**REQUIREMENT:**
Render every line of the records below as a Markdown table with the columns "Row" and "Text". Number the rows in order, and leave out the picture placeholders and any blank lines.

**MATERIAL TO PROCESS:**
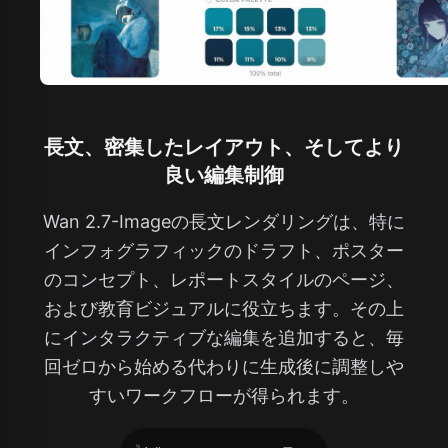
長文、密集したレイアウト、そしてより
良い編集制御
Wan 2.7-Imageの長文レンダリングは、特に
インフォグラフィックのドラフト、ポスター
のコンセプト、レポートスタイルのページ、
および教育ビジュアルに役立ちます。その上
にインタラクティブな編集を追加すると、毎
回ゼロから始める代わりに生成後に調整しや
すいワークフローが得られます。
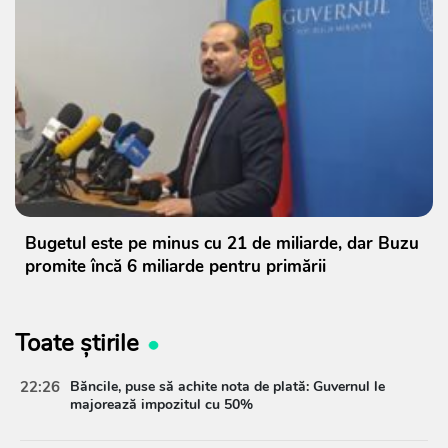
Bugetul este pe minus cu 21 de miliarde, dar Buzu
promite încă 6 miliarde pentru primării
Toate știrile
22:26
Băncile, puse să achite nota de plată: Guvernul le
majorează impozitul cu 50%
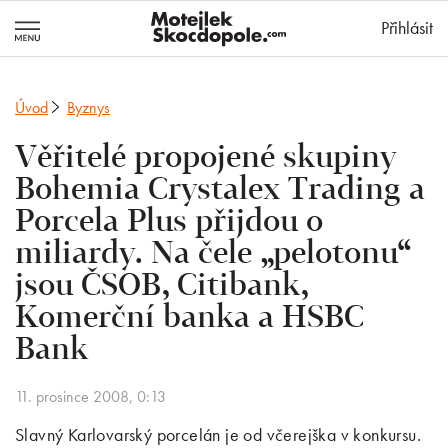
MotejlekSkocd
Přihlásit
Úvod
Byznys
Věřitelé propojené skupiny
Bohemia Crystalex Trading a
Porcela Plus přijdou o
miliardy. Na čele „pelotonu“
jsou ČSOB, Citibank,
Komerční banka a HSBC
Bank
11. prosince 2008, 0:13
Slavný Karlovarský porcelán je od včerejška v konkursu.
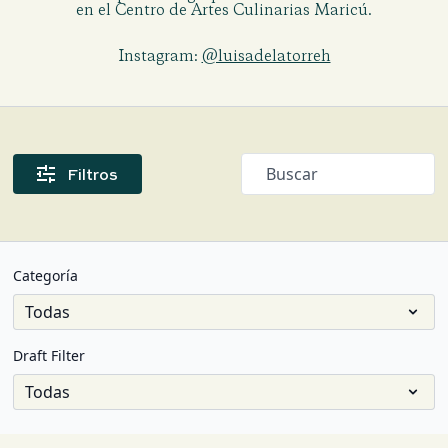
en el Centro de Artes Culinarias Maricú.
Instagram:
@luisadelatorreh
Filtros
Categoría
Draft Filter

**EXPECTED ANSWER:**
| Row | Text |
|---|---|
| 1 | 長文、密集したレイアウト、そしてより |
| 2 | 良い編集制御 |
| 3 | Wan 2.7-Imageの長文レンダリングは、特に |
| 4 | インフォグラフィックのドラフト、ポスター |
| 5 | のコンセプト、レポートスタイルのページ、 |
| 6 | および教育ビジュアルに役立ちます。その上 |
| 7 | にインタラクティブな編集を追加すると、毎 |
| 8 | 回ゼロから始める代わりに生成後に調整しや |
| 9 | すいワークフローが得られます。 |
| 10 | Bugetul este pe minus cu 21 de miliarde, dar Buzu |
| 11 | promite încă 6 miliarde pentru primării |
| 12 | Toate știrile |
| 13 | 22:26 |
| 14 | Băncile, puse să achite nota de plată: Guvernul le |
| 15 | majorează impozitul cu 50% |
| 16 | MotejlekSkocd |
| 17 | Přihlásit |
| 18 | Úvod |
| 19 | Byznys |
| 20 | Věřitelé propojené skupiny |
| 21 | Bohemia Crystalex Trading a |
| 22 | Porcela Plus přijdou o |
| 23 | miliardy. Na čele „pelotonu“ |
| 24 | jsou ČSOB, Citibank, |
| 25 | Komerční banka a HSBC |
| 26 | Bank |
| 27 | 11. prosince 2008, 0:13 |
| 28 | Slavný Karlovarský porcelán je od včerejška v konkursu. |
| 29 | en el Centro de Artes Culinarias Maricú. |
| 30 | Instagram: |
| 31 | @luisadelatorreh |
| 32 | Filtros |
| 33 | Categoría |
| 34 | Draft Filter |